Özellikle 2024’ün ikinci yarısından itibaren uygulanan ekonomik programın olumlu sonuçlarını alacağız diyor, ki program disiplinle uygulanır ise, bu görüşe ben de katılıyorum. Ayrıca gerek ABD, gerekse de dünyanın pek çok bölgesinde 2024’ün ikinci yarısından itibaren işlerin daha iyi gideceği ve parasal sıkılaşmanın azaltılacağına yönelik beklentiler var.
Ortalık neden karışacak?
Öte yandan para politikasının ekonomik sonuçlara gecikmeli yansıması nedeniyle, gerçek manada olumlu bir havanın ortaya çıkması 2025’in başını bulabilir. Bu nedenle şirketlerin istikrarlı büyüme dönemi olacağını tahmin ettiğim 2025-2027 dönemine güçlü şekilde girebilmeleri gerekiyor. Bunun yolu da 2024’te ayakta kalmak ve bu üç yıllık döneme hazırlanmak! 2024 neden zor bir sene olacak?
İlk sebep finansmana erişim zorlukları ve maliyetleri. Erişim kolaylasa da, maliyetler çok yüksek. Bu karlılığı çok olumsuz etkiliyor. Zaten firmaların son iki senede halka arza yönelmeleri de bu sebeple. İkinci olarak, firmaların borçla dönüyor olmaları, farklı bir riski ortaya çıkartıyor. Sayın Bakan’ın da konuşmasında belirttiği üzere, son iki senede ülkeyi ve şirketleri büyütmüş olan iç talebin bir miktar azalacağını öngörmek mümkün.

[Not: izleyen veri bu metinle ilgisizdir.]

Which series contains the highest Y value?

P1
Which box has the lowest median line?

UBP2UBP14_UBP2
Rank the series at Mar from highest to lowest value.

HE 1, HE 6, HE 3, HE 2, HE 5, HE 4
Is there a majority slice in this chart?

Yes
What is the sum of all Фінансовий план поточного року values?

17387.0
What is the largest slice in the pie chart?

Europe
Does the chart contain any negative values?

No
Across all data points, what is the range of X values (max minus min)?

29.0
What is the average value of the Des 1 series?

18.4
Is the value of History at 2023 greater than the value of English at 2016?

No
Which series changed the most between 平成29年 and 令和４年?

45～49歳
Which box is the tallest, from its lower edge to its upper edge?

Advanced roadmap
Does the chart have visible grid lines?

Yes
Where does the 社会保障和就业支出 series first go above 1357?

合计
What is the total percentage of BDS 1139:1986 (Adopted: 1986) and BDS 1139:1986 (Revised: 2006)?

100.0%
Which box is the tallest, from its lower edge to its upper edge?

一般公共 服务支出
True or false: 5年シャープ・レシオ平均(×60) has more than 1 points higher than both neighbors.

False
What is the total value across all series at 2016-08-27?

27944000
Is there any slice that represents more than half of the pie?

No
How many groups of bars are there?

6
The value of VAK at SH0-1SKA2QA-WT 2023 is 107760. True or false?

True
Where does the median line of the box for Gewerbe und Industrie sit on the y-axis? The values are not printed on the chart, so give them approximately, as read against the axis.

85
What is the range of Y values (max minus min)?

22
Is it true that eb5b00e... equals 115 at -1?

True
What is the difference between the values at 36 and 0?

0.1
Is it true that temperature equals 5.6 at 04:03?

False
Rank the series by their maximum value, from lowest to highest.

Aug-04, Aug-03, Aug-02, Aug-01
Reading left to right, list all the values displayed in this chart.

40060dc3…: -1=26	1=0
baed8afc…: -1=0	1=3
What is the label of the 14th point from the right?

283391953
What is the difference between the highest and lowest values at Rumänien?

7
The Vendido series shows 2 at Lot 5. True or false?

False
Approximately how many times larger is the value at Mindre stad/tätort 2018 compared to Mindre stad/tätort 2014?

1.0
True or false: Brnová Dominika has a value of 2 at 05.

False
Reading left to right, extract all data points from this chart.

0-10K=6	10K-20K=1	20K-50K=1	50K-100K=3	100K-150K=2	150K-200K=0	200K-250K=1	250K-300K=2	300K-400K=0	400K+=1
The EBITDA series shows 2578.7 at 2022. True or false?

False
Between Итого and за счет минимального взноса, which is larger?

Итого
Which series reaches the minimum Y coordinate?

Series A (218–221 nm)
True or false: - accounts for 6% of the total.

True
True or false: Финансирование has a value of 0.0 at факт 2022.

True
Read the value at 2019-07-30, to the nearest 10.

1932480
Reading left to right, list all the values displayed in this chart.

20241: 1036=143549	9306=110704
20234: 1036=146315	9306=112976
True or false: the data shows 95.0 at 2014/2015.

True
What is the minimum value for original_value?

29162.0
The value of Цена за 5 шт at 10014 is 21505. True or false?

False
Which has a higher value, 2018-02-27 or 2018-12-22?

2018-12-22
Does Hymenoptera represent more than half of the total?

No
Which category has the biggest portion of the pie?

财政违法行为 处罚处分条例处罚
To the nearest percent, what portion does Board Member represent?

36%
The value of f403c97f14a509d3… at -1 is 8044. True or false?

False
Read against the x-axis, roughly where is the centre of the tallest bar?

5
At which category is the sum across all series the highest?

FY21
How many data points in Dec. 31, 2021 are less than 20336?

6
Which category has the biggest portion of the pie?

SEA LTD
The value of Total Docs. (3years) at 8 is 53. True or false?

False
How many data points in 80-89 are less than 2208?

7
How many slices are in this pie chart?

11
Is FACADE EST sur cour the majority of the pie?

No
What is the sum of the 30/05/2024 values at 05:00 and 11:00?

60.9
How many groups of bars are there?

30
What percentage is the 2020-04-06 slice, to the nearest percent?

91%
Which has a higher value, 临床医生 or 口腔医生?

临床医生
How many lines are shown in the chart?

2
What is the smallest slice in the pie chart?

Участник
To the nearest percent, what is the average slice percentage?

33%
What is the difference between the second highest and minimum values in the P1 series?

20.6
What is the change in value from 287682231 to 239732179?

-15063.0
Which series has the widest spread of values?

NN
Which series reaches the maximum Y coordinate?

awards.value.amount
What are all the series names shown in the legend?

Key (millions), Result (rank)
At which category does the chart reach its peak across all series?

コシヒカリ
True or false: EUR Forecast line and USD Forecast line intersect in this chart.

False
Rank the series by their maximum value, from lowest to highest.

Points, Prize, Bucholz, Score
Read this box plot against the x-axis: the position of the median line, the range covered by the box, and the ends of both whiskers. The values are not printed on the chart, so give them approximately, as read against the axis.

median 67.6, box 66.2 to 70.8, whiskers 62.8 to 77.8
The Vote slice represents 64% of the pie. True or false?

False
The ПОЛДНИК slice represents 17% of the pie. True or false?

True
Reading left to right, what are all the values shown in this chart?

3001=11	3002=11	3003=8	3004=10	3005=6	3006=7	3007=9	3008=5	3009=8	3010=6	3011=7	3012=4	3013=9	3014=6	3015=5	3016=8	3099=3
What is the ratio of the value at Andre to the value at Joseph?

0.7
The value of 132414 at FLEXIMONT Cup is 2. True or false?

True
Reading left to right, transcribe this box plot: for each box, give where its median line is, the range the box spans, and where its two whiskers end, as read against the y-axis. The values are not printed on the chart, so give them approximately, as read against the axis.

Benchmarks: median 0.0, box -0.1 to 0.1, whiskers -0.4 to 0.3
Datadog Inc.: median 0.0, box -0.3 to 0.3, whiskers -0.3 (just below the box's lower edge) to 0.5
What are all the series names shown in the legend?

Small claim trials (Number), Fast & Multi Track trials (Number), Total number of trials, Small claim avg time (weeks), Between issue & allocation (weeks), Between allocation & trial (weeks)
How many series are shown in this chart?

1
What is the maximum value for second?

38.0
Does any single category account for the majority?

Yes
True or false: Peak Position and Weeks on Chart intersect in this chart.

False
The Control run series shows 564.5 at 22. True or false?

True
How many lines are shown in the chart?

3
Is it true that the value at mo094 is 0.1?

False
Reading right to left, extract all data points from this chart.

Talebin azalması zaten kaldıraç oranı çok yüksek olan şirketlerin, borç alma ve geri çevirmesinde büyük sorunlar oluşturacak. Bu nedenle dış pazarlara yönelin mesajları veriyor. Üçüncü sorun, talepte gerileme ile oluşabilecek atıl kapasite. Bu da maliyetleri artıracak. Kira, personel ücretleri, enerji, ithal hammadde gibi unsurlarda ortaya çıkması beklenen artışları da buna eklerseniz, firmaların 2024’te işi kolay değil.